### TASK DESCRIPTION
Each record should be returned exactly as it is written.

### DATA PROVIDED
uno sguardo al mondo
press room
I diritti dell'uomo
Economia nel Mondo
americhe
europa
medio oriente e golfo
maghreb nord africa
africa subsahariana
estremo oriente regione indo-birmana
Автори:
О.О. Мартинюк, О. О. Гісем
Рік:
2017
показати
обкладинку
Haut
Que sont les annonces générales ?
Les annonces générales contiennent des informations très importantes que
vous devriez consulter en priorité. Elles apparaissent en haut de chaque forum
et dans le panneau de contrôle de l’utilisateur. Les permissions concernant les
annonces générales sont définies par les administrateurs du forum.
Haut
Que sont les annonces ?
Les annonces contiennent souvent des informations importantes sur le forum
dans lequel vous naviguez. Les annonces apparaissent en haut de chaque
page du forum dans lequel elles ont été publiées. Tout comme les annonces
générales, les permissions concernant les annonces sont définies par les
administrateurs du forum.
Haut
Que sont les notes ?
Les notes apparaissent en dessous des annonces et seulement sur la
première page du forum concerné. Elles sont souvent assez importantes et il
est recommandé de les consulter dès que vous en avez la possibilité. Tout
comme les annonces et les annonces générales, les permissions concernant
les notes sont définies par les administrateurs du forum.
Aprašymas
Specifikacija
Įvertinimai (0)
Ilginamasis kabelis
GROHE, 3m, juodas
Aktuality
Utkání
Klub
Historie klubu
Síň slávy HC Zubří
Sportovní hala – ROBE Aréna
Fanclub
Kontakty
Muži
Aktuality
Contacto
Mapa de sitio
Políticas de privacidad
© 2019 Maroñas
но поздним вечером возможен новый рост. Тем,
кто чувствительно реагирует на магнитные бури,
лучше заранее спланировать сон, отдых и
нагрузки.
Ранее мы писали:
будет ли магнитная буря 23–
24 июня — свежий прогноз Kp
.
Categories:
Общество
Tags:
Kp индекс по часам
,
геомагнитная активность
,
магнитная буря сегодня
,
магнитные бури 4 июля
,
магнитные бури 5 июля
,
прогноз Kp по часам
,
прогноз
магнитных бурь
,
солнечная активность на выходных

### PROBLEM SOLUTION
uno sguardo al mondo
press room
I diritti dell'uomo
Economia nel Mondo
americhe
europa
medio oriente e golfo
maghreb nord africa
africa subsahariana
estremo oriente regione indo-birmana
Автори:
О.О. Мартинюк, О. О. Гісем
Рік:
2017
показати
обкладинку
Haut
Que sont les annonces générales ?
Les annonces générales contiennent des informations très importantes que
vous devriez consulter en priorité. Elles apparaissent en haut de chaque forum
et dans le panneau de contrôle de l’utilisateur. Les permissions concernant les
annonces générales sont définies par les administrateurs du forum.
Haut
Que sont les annonces ?
Les annonces contiennent souvent des informations importantes sur le forum
dans lequel vous naviguez. Les annonces apparaissent en haut de chaque
page du forum dans lequel elles ont été publiées. Tout comme les annonces
générales, les permissions concernant les annonces sont définies par les
administrateurs du forum.
Haut
Que sont les notes ?
Les notes apparaissent en dessous des annonces et seulement sur la
première page du forum concerné. Elles sont souvent assez importantes et il
est recommandé de les consulter dès que vous en avez la possibilité. Tout
comme les annonces et les annonces générales, les permissions concernant
les notes sont définies par les administrateurs du forum.
Aprašymas
Specifikacija
Įvertinimai (0)
Ilginamasis kabelis
GROHE, 3m, juodas
Aktuality
Utkání
Klub
Historie klubu
Síň slávy HC Zubří
Sportovní hala – ROBE Aréna
Fanclub
Kontakty
Muži
Aktuality
Contacto
Mapa de sitio
Políticas de privacidad
© 2019 Maroñas
но поздним вечером возможен новый рост. Тем,
кто чувствительно реагирует на магнитные бури,
лучше заранее спланировать сон, отдых и
нагрузки.
Ранее мы писали:
будет ли магнитная буря 23–
24 июня — свежий прогноз Kp
.
Categories:
Общество
Tags:
Kp индекс по часам
,
геомагнитная активность
,
магнитная буря сегодня
,
магнитные бури 4 июля
,
магнитные бури 5 июля
,
прогноз Kp по часам
,
прогноз
магнитных бурь
,
солнечная активность на выходных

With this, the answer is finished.